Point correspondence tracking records

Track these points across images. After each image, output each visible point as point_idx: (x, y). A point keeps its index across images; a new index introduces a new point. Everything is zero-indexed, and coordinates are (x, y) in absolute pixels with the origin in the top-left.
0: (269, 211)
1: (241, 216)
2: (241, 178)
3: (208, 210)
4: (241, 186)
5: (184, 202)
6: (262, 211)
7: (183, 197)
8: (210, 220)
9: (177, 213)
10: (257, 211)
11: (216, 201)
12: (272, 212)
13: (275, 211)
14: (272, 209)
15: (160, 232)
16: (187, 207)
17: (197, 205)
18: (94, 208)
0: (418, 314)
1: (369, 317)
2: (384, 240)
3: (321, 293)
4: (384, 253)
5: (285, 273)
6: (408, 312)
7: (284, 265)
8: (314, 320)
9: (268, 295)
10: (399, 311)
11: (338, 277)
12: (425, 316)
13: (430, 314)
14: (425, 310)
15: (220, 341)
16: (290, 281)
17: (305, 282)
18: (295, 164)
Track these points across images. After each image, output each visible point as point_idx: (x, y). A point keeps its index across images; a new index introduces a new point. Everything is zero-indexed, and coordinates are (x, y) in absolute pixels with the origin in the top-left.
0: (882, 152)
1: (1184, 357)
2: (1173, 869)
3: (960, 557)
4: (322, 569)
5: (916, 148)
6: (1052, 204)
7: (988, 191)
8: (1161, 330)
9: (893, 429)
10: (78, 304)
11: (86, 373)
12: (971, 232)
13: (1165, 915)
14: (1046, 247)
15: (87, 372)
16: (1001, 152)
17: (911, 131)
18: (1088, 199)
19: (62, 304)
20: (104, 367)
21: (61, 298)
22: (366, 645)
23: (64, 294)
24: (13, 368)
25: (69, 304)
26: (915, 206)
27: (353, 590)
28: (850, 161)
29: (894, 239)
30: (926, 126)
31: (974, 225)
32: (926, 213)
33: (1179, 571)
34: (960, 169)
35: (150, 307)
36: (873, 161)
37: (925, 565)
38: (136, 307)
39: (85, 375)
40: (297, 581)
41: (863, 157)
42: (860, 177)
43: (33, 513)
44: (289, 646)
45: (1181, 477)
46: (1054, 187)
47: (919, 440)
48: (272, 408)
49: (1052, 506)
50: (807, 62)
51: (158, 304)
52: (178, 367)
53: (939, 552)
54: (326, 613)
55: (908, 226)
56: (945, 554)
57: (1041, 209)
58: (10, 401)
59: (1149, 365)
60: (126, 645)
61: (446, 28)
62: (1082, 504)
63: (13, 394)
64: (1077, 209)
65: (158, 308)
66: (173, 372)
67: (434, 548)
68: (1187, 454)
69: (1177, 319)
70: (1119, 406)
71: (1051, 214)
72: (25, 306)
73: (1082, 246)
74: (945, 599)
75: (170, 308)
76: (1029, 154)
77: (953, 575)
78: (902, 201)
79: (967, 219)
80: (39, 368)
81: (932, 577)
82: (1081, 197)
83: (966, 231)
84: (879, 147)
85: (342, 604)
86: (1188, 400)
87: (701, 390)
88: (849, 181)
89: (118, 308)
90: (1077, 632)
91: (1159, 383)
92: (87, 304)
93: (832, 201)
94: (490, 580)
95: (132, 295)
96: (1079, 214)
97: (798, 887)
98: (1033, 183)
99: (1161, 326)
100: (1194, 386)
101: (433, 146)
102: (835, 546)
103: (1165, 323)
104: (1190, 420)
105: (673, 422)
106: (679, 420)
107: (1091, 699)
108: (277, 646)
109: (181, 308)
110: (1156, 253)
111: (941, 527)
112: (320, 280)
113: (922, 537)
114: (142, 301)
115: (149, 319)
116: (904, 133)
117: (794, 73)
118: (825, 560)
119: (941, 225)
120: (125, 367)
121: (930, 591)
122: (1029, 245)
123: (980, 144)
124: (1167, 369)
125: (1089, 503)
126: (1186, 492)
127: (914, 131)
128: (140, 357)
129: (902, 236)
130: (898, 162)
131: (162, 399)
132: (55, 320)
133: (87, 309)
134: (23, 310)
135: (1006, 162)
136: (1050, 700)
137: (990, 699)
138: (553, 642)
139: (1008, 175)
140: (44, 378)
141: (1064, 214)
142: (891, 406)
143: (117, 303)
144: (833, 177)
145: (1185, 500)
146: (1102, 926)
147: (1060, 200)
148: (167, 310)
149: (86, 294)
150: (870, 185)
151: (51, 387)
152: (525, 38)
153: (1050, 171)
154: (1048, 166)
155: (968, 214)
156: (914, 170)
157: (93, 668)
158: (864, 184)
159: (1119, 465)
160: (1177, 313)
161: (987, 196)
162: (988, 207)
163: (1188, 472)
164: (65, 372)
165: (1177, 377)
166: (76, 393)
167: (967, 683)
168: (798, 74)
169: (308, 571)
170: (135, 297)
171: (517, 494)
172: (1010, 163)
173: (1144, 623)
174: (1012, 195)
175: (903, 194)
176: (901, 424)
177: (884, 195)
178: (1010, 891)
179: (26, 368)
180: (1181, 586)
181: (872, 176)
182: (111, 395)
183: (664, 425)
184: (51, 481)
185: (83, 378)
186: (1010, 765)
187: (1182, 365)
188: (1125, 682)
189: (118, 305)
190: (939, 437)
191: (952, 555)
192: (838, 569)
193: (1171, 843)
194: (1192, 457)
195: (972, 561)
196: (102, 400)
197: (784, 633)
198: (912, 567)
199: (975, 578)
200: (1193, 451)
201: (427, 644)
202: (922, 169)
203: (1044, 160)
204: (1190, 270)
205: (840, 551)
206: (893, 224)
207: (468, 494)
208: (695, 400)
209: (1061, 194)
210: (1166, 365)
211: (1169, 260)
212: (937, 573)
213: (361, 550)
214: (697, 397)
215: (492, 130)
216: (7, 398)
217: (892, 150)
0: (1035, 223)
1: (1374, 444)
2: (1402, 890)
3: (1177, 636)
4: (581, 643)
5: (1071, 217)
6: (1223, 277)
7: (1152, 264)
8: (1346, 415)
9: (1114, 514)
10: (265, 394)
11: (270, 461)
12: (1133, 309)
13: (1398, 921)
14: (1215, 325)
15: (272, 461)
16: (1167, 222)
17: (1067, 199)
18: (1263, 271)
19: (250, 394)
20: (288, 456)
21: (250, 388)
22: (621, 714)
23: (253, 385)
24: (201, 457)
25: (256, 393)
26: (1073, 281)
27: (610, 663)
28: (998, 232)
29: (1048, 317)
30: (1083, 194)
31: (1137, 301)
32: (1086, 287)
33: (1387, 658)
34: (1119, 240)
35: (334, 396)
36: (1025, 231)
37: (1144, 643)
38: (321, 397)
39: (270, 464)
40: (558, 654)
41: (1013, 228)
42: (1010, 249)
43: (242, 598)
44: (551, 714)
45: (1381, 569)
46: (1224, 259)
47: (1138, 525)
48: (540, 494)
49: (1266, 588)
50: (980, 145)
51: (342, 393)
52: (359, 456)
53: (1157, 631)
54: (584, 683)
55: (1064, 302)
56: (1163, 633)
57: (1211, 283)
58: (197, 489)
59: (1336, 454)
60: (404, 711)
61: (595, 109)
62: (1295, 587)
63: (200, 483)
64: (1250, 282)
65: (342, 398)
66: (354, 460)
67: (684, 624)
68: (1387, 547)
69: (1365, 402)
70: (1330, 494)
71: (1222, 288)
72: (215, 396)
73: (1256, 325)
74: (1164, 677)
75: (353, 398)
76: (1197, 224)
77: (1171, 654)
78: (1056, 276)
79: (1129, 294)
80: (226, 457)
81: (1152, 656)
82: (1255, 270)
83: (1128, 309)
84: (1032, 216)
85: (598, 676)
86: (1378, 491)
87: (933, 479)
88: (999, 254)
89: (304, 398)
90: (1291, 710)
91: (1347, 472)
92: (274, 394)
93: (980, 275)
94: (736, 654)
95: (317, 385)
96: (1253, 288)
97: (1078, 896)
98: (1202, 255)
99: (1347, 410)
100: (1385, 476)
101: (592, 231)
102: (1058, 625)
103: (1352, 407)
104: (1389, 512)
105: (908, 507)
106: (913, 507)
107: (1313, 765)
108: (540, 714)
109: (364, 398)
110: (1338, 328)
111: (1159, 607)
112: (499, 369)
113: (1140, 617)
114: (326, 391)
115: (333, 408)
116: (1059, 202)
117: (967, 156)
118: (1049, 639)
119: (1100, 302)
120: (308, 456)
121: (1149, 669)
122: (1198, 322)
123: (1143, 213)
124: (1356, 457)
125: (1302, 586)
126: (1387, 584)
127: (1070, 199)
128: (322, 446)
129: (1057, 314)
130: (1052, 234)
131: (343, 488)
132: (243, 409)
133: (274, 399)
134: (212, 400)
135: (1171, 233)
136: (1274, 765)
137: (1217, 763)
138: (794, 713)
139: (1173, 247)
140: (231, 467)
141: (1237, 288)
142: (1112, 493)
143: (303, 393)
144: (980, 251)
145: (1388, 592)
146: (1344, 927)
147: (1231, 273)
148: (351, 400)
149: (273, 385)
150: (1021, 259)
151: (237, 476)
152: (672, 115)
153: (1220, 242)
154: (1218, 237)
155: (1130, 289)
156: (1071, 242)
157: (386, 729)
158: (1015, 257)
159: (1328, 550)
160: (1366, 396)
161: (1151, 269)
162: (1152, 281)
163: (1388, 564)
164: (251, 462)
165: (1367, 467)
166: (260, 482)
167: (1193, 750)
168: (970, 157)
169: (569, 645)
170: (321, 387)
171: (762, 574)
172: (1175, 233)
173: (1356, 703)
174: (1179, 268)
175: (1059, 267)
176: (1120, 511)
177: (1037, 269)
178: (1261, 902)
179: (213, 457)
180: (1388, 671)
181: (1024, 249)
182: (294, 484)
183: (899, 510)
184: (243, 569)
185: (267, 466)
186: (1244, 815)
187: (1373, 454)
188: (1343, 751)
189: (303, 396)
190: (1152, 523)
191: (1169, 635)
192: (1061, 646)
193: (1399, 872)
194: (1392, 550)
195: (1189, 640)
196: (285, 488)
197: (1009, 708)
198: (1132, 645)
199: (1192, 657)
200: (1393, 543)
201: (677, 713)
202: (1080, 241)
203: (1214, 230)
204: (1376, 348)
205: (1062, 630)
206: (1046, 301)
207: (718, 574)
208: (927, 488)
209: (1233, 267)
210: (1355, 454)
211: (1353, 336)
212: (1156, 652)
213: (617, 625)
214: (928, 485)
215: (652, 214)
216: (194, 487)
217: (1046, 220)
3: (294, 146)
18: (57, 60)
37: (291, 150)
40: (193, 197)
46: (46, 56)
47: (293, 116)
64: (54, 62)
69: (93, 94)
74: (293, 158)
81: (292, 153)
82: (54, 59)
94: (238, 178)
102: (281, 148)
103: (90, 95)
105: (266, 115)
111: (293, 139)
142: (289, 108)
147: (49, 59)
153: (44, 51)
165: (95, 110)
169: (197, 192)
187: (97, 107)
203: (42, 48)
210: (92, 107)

**Problem details:** Give everything from the start of the records above down to the line that contains "18: (295, 164)" as a numbered list, with both of those lines included and blank lines left out.

**Solved exercise:**
1. Track these points across images. After each image, output each visible point as point_idx: (x, y). A point keeps its index across images; a new index introduces a new point. Everything is zero-indexed, and coordinates are (x, y) in absolute pixels with the origin in the top-left.
2. 0: (269, 211)
3. 1: (241, 216)
4. 2: (241, 178)
5. 3: (208, 210)
6. 4: (241, 186)
7. 5: (184, 202)
8. 6: (262, 211)
9. 7: (183, 197)
10. 8: (210, 220)
11. 9: (177, 213)
12. 10: (257, 211)
13. 11: (216, 201)
14. 12: (272, 212)
15. 13: (275, 211)
16. 14: (272, 209)
17. 15: (160, 232)
18. 16: (187, 207)
19. 17: (197, 205)
20. 18: (94, 208)
21. 0: (418, 314)
22. 1: (369, 317)
23. 2: (384, 240)
24. 3: (321, 293)
25. 4: (384, 253)
26. 5: (285, 273)
27. 6: (408, 312)
28. 7: (284, 265)
29. 8: (314, 320)
30. 9: (268, 295)
31. 10: (399, 311)
32. 11: (338, 277)
33. 12: (425, 316)
34. 13: (430, 314)
35. 14: (425, 310)
36. 15: (220, 341)
37. 16: (290, 281)
38. 17: (305, 282)
39. 18: (295, 164)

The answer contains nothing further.